DIRECTIONS FOR THIS TASK — The lines from the start of the data up to and including the one with "Post Anterior" should be returned exactly, and nothing else.

Records drawn from a dataset:
▬▬▬▬▬▬▬▬▬▬

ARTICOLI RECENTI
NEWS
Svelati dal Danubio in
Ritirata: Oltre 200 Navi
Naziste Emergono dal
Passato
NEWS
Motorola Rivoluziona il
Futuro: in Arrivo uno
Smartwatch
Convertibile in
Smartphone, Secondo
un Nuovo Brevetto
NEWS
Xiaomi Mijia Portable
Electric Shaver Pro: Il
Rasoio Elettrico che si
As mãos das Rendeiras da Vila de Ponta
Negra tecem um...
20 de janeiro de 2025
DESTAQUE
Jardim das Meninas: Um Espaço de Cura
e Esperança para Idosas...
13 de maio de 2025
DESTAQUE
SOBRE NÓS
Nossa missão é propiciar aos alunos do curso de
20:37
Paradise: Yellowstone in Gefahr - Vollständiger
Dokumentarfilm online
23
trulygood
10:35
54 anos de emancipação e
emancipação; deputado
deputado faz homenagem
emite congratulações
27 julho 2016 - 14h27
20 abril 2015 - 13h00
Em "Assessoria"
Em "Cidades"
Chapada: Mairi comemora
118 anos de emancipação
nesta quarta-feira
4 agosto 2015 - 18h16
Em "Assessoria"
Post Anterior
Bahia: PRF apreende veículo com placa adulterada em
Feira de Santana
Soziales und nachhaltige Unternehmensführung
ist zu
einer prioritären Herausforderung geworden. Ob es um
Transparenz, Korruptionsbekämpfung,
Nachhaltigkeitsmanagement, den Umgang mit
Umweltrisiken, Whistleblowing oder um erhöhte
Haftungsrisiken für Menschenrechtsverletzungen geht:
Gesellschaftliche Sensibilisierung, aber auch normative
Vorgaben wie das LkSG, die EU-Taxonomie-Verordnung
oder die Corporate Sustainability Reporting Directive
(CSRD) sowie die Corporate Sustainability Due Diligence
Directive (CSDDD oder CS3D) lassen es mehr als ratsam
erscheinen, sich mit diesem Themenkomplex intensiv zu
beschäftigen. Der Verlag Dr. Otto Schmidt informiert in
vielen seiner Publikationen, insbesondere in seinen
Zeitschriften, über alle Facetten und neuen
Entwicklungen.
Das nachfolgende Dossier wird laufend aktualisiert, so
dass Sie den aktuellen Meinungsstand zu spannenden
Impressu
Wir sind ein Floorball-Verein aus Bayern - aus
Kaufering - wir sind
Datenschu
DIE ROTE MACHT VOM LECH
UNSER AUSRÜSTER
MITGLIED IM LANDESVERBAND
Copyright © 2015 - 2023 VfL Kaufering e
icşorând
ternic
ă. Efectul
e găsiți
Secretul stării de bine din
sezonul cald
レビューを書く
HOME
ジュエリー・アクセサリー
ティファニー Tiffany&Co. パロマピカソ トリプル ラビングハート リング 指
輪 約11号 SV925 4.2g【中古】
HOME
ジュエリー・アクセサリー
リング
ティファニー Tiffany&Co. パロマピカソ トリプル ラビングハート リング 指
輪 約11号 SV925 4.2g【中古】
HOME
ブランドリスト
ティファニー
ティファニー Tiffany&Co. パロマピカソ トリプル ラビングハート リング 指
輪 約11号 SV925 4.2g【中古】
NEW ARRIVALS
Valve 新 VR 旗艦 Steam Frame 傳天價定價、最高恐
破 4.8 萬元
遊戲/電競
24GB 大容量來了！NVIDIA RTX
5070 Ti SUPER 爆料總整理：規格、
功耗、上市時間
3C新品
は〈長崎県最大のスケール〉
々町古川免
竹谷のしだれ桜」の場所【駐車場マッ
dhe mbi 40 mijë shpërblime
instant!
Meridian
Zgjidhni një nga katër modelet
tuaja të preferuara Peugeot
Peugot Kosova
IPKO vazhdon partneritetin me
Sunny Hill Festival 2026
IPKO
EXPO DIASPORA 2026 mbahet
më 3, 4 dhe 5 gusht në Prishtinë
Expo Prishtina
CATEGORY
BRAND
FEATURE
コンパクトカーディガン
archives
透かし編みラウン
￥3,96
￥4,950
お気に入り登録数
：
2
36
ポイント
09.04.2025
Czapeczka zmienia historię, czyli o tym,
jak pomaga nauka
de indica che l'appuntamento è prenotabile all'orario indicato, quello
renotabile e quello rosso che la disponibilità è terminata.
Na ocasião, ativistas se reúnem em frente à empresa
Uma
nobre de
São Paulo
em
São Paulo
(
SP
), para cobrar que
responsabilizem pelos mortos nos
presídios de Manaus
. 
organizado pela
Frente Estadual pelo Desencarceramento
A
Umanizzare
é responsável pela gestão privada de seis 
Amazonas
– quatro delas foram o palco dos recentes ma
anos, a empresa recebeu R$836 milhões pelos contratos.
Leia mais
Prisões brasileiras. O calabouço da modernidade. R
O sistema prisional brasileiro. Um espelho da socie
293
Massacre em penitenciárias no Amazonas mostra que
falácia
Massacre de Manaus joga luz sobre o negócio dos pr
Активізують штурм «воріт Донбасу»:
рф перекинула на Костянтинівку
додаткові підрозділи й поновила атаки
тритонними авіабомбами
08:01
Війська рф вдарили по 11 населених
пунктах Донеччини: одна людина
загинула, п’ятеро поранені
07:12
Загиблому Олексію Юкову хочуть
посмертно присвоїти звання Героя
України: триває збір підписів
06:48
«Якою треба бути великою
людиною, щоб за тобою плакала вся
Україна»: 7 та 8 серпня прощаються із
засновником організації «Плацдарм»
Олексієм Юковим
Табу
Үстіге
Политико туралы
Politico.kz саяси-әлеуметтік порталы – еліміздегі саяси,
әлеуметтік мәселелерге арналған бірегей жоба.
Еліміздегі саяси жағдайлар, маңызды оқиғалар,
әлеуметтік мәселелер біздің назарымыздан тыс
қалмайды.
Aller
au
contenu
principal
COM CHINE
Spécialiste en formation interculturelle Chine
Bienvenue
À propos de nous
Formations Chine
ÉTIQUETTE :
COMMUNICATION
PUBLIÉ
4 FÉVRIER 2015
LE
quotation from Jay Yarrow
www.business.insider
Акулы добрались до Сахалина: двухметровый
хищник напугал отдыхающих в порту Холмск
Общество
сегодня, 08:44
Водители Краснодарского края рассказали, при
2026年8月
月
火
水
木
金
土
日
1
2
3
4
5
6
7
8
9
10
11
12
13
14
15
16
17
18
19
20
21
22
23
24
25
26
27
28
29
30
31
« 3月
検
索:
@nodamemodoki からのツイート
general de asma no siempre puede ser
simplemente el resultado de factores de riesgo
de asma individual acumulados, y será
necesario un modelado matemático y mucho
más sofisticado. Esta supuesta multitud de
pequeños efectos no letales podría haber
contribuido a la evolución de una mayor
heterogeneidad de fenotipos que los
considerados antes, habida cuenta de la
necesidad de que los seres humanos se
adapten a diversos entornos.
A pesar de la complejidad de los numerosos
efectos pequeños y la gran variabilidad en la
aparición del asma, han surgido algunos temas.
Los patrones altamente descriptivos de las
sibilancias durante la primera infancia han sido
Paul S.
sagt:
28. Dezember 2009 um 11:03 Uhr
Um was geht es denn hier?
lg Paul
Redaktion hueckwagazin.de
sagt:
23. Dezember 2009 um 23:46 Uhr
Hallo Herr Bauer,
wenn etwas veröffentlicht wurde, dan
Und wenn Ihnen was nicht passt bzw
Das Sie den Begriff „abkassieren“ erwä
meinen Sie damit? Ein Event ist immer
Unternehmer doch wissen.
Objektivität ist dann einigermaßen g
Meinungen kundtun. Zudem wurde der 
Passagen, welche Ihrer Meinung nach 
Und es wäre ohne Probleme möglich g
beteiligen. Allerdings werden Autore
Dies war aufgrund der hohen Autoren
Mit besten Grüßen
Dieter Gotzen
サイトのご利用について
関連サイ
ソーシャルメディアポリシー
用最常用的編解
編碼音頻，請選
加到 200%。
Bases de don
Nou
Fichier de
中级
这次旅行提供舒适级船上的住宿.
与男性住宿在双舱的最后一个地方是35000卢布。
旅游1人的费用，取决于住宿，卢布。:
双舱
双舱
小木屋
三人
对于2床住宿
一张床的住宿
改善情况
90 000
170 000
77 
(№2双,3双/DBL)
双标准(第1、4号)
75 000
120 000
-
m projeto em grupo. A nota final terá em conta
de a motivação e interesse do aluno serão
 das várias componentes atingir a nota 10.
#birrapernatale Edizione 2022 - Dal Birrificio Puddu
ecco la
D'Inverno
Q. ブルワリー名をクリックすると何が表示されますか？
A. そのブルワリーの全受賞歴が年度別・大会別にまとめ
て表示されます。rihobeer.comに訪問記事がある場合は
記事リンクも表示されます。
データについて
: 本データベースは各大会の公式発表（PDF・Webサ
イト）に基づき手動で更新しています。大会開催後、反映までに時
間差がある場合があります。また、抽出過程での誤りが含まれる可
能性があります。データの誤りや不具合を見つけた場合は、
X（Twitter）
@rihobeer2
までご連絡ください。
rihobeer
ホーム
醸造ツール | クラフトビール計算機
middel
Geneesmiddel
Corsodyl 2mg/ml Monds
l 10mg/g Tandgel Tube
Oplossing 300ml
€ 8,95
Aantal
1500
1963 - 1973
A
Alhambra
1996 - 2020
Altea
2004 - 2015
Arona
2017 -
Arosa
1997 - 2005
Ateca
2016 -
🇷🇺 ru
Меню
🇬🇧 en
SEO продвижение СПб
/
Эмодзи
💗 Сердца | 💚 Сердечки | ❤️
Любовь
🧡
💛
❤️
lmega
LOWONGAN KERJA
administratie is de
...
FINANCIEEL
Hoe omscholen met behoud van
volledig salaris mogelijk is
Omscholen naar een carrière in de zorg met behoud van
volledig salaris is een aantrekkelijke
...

▬▬▬▬▬▬▬▬▬▬

ANSWER SECTION —
ARTICOLI RECENTI
NEWS
Svelati dal Danubio in
Ritirata: Oltre 200 Navi
Naziste Emergono dal
Passato
NEWS
Motorola Rivoluziona il
Futuro: in Arrivo uno
Smartwatch
Convertibile in
Smartphone, Secondo
un Nuovo Brevetto
NEWS
Xiaomi Mijia Portable
Electric Shaver Pro: Il
Rasoio Elettrico che si
As mãos das Rendeiras da Vila de Ponta
Negra tecem um...
20 de janeiro de 2025
DESTAQUE
Jardim das Meninas: Um Espaço de Cura
e Esperança para Idosas...
13 de maio de 2025
DESTAQUE
SOBRE NÓS
Nossa missão é propiciar aos alunos do curso de
20:37
Paradise: Yellowstone in Gefahr - Vollständiger
Dokumentarfilm online
23
trulygood
10:35
54 anos de emancipação e
emancipação; deputado
deputado faz homenagem
emite congratulações
27 julho 2016 - 14h27
20 abril 2015 - 13h00
Em "Assessoria"
Em "Cidades"
Chapada: Mairi comemora
118 anos de emancipação
nesta quarta-feira
4 agosto 2015 - 18h16
Em "Assessoria"
Post Anterior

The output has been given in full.